>>>

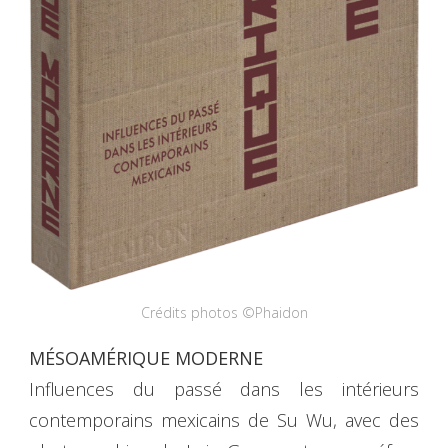
Crédits photos ©Phaidon
MÉSOAMÉRIQUE MODERNE
Influences du passé dans les intérieurs
contemporains mexicains de Su Wu, avec des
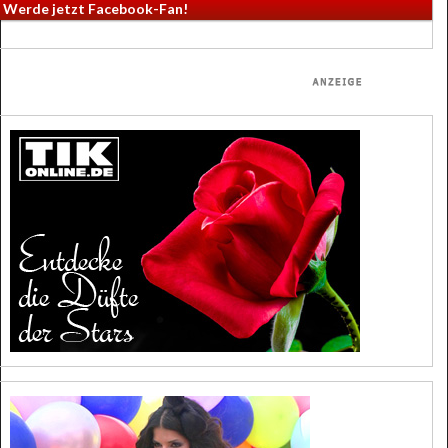
Werde jetzt Facebook-Fan!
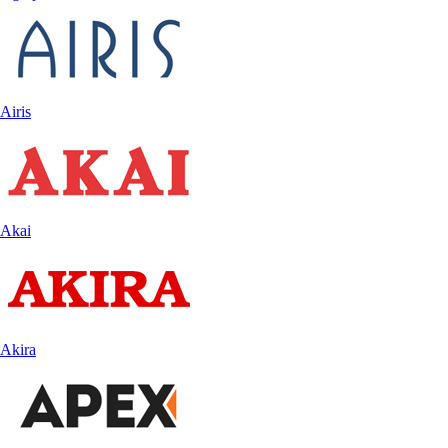
Airis
Akai
Akira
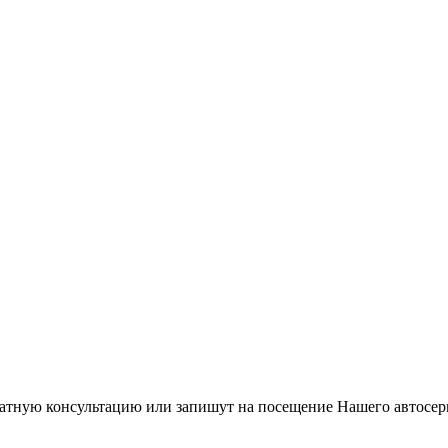
латную консультацию или запишут на посещение Нашего автосер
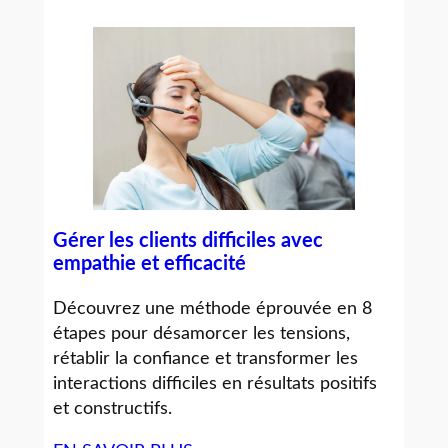
Gérer les clients difficiles avec
empathie et efficacité
Découvrez une méthode éprouvée en 8
étapes pour désamorcer les tensions,
rétablir la confiance et transformer les
interactions difficiles en résultats positifs
et constructifs.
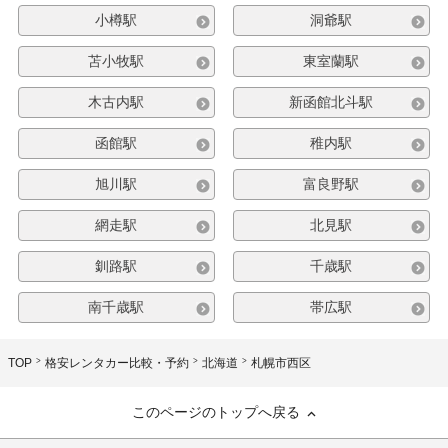
小樽駅
洞爺駅
苫小牧駅
東室蘭駅
木古内駅
新函館北斗駅
函館駅
稚内駅
旭川駅
富良野駅
網走駅
北見駅
釧路駅
千歳駅
南千歳駅
帯広駅
TOP
格安レンタカー比較・予約
北海道
札幌市西区
このページのトップへ戻る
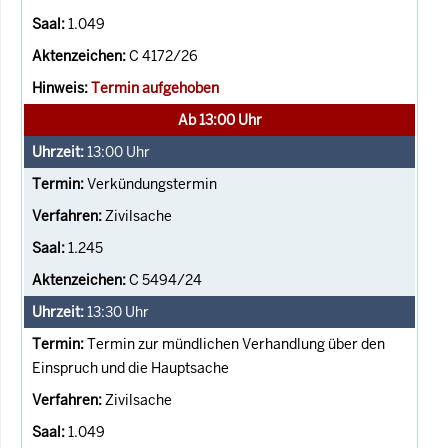
1.049
C 4172/26
Termin aufgehoben
Ab 13:00 Uhr
13:00
Uhr
Verkündungstermin
Zivilsache
1.245
C 5494/24
13:30
Uhr
Termin zur mündlichen Verhandlung über den
Einspruch und die Hauptsache
Zivilsache
1.049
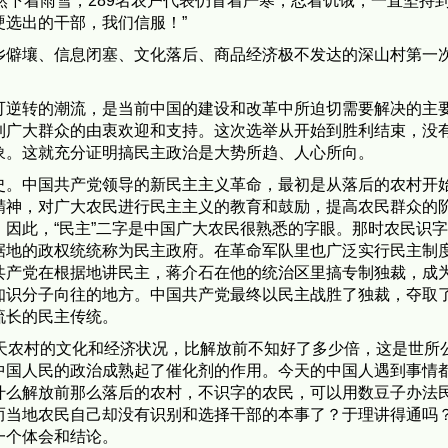
然下着雨雪，289名农户代表仍冒着严寒，忍着饥饿，一直坚持
选出的干部，我们信服！”
乡僻壤、信息闭塞、文化落后、商品经济极不发达的深山村第一
可逆转的潮流，是当前中国的建设和改革中所迫切需要解决的主
到广大群众的由衷欢迎和支持。这次选举从开始到胜利结束，没
象。这就充分证明搞民主政治是大势所趋、人心所向。
史。中国共产党领导的新民主主义革命，最初是从落后的农村开
精神，对广大农民进行民主主义的教育和鼓励，提高农民群众的
因此，“民主”二字是中国广大农民很熟悉的字眼。那时农民识
据地的政权统统称为民主政府。在革命军队里也广泛实行民主制
共产党在根据地讲民主，蒋介石在他的统治区里搞专制独裁，成
知识分子向往的地方。中国共产党最终以民主战胜了独裁，夺取
流长的民主传统。
今天农村的文化和经济状况，比解放前不知好了多少倍，这是世所
中国人民的政治成熟起了催化剂的作用。今天的中国人遇到事情
什么解放前那么落后的农村，不识字的农民，可以用数豆子办法
而当地农民自己却没有识别和选择干部的本事了？于理讲得通吗
一个体会和结论。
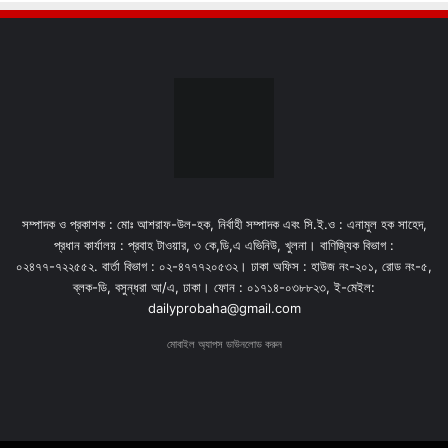
সম্পাদক ও প্রকাশক : মোঃ আশরাফ-উল-হক, নির্বাহী সম্পাদক এবং সি.ই.ও : এনামুল হক সাহেদ,
প্রধান কার্যালয় : প্রবাহ টাওয়ার, ৩ কে,ডি,এ এভিনিউ, খুলনা। বাণিজ্যিক বিভাগ :
০২৪৭৭-৭২২৫৫২. বার্তা বিভাগ : ০২-৪৭৭৭২০৫৩২। ঢাকা অফিস : হাউজ নং-২০১, রোড নং-৫,
ব্লক-ডি, বসুন্ধরা আ/এ, ঢাকা। ফোন : ০১৭১৪-০৩৮৮২৩, ই-মেইল:
dailyprobaha@gmail.com
মোবাইল অ্যাপস ডাউনলোড করুন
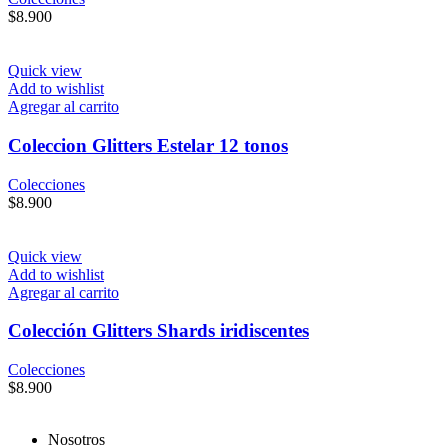
$
8.900
Quick view
Add to wishlist
Agregar al carrito
Coleccion Glitters Estelar 12 tonos
Colecciones
$
8.900
Quick view
Add to wishlist
Agregar al carrito
Colección Glitters Shards iridiscentes
Colecciones
$
8.900
Nosotros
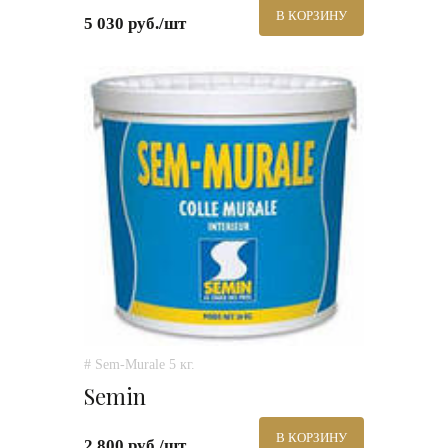
В КОРЗИНУ
5 030 руб./шт
# Sem-Murale 5 кг.
Semin
В КОРЗИНУ
2 800 руб./шт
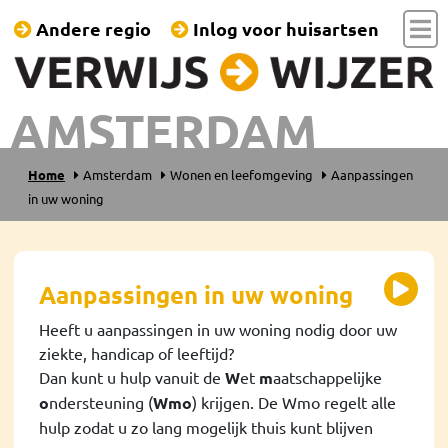
Andere regio
Inlog voor huisartsen
AMSTERDAM
Home
Amsterdam
Wonen en leefomgeving
Aanpassingen
in uw woning
Aanpassingen in uw woning
Heeft u aanpassingen in uw woning nodig door uw
ziekte, handicap of leeftijd?
Dan kunt u hulp vanuit de
W
et
m
aatschappelijke
o
ndersteuning
(
Wmo
)
krijgen. De Wmo regelt alle
hulp zodat u zo lang mogelijk thuis kunt blijven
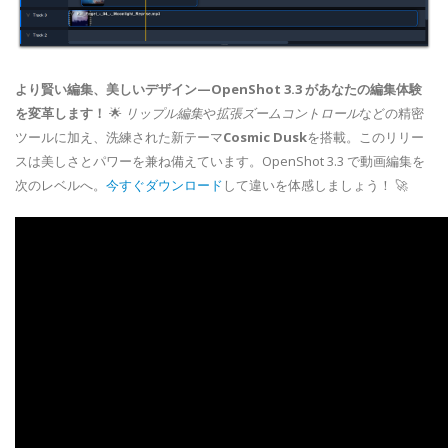
より賢い編集、美しいデザイン—OpenShot 3.3 があなたの編集体験
を変革します！
🌟
リップル編集
や
拡張ズームコントロール
などの精密
ツールに加え、洗練された新テーマ
Cosmic Dusk
を搭載。このリリー
スは美しさとパワーを兼ね備えています。OpenShot 3.3 で動画編集を
次のレベルへ。
今すぐダウンロード
して違いを体感しましょう！ 🚀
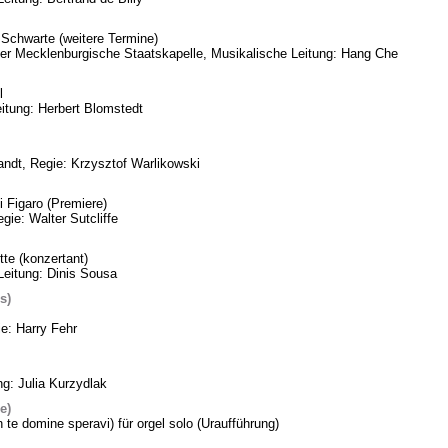
Schwarte (weitere Termine)
eder Mecklenburgische Staatskapelle, Musikalische Leitung: Hang Che
l
itung: Herbert Blomstedt
ndt, Regie: Krzysztof Warlikowski
 Figaro (Premiere)
gie: Walter Sutcliffe
te (konzertant)
Leitung: Dinis Sousa
s)
ie: Harry Fehr
ng: Julia Kurzydlak
e)
n te domine speravi) für orgel solo (Uraufführung)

<<<

▶ _JOB ITEM_
Please copy every entry exactly, without the pictures.

▶ _ANSWER SPACE_
Crédits photos ©Phaidon
MÉSOAMÉRIQUE MODERNE
Influences du passé dans les intérieurs
contemporains mexicains de Su Wu, avec des
Werde jetzt Facebook-Fan!
Airis
Akai
Akira
латную консультацию или запишут на посещение Нашего автосер
Gérer les clients difficiles avec
empathie et efficacité
Découvrez une méthode éprouvée en 8
étapes pour désamorcer les tensions,
rétablir la confiance et transformer les
interactions difficiles en résultats positifs
et constructifs.
小樽駅
洞爺駅
苫小牧駅
東室蘭駅
木古内駅
新函館北斗駅
函館駅
稚内駅
旭川駅
富良野駅
網走駅
北見駅
釧路駅
千歳駅
南千歳駅
帯広駅
TOP
格安レンタカー比較・予約
北海道
札幌市西区
このページのトップへ戻る
1.049
C 4172/26
Termin aufgehoben
Ab 13:00 Uhr
13:00
Uhr
Verkündungstermin
Zivilsache
1.245
C 5494/24
13:30
Uhr
Termin zur mündlichen Verhandlung über den
Einspruch und die Hauptsache
Zivilsache
1.049
然下着雨雪，289名农户代表仍冒着严寒，忍着饥饿，一直坚持
选出的干部，我们信服！”
乡僻壤、信息闭塞、文化落后、商品经济极不发达的深山村第一
可逆转的潮流，是当前中国的建设和改革中所迫切需要解决的主
到广大群众的由衷欢迎和支持。这次选举从开始到胜利结束，没
象。这就充分证明搞民主政治是大势所趋、人心所向。
史。中国共产党领导的新民主主义革命，最初是从落后的农村开
精神，对广大农民进行民主主义的教育和鼓励，提高农民群众的
因此，“民主”二字是中国广大农民很熟悉的字眼。那时农民识
据地的政权统统称为民主政府。在革命军队里也广泛实行民主制
共产党在根据地讲民主，蒋介石在他的统治区里搞专制独裁，成
知识分子向往的地方。中国共产党最终以民主战胜了独裁，夺取
流长的民主传统。
今天农村的文化和经济状况，比解放前不知好了多少倍，这是世所
中国人民的政治成熟起了催化剂的作用。今天的中国人遇到事情
什么解放前那么落后的农村，不识字的农民，可以用数豆子办法
而当地农民自己却没有识别和选择干部的本事了？于理讲得通吗
一个体会和结论。
সম্পাদক ও প্রকাশক : মোঃ আশরাফ-উল-হক, নির্বাহী সম্পাদক এবং সি.ই.ও : এনামুল হক সাহেদ,
প্রধান কার্যালয় : প্রবাহ টাওয়ার, ৩ কে,ডি,এ এভিনিউ, খুলনা। বাণিজ্যিক বিভাগ :
০২৪৭৭-৭২২৫৫২. বার্তা বিভাগ : ০২-৪৭৭৭২০৫৩২। ঢাকা অফিস : হাউজ নং-২০১, রোড নং-৫,
ব্লক-ডি, বসুন্ধরা আ/এ, ঢাকা। ফোন : ০১৭১৪-০৩৮৮২৩, ই-মেইল:
dailyprobaha@gmail.com
মোবাইল অ্যাপস ডাউনলোড করুন
$
8.900
Quick view
Add to wishlist
Agregar al carrito
Coleccion Glitters Estelar 12 tonos
Colecciones
$
8.900
Quick view
Add to wishlist
Agregar al carrito
Colección Glitters Shards iridiscentes
Colecciones
$
8.900
Nosotros
В КОРЗИНУ
5 030 руб./шт
# Sem-Murale 5 кг.
Semin
В КОРЗИНУ
2 800 руб./шт
Andere regio
Inlog voor huisartsen
AMSTERDAM
Home
Amsterdam
Wonen en leefomgeving
Aanpassingen
in uw woning
Aanpassingen in uw woning
Heeft u aanpassingen in uw woning nodig door uw
ziekte, handicap of leeftijd?
Dan kunt u hulp vanuit de
W
et
m
aatschappelijke
o
ndersteuning
(
Wmo
)
krijgen. De Wmo regelt alle
hulp zodat u zo lang mogelijk thuis kunt blijven
より賢い編集、美しいデザイン—OpenShot 3.3 があなたの編集体験
を変革します！
🌟
リップル編集
や
拡張ズームコントロール
などの精密
ツールに加え、洗練された新テーマ
Cosmic Dusk
を搭載。このリリー
スは美しさとパワーを兼ね備えています。OpenShot 3.3 で動画編集を
次のレベルへ。
今すぐダウンロード
して違いを体感しましょう！ 🚀
Schwarte (weitere Termine)
eder Mecklenburgische Staatskapelle, Musikalische Leitung: Hang Che
l
itung: Herbert Blomstedt
ndt, Regie: Krzysztof Warlikowski
 Figaro (Premiere)
gie: Walter Sutcliffe
te (konzertant)
Leitung: Dinis Sousa
s)
ie: Harry Fehr
ng: Julia Kurzydlak
e)
n te domine speravi) für orgel solo (Uraufführung)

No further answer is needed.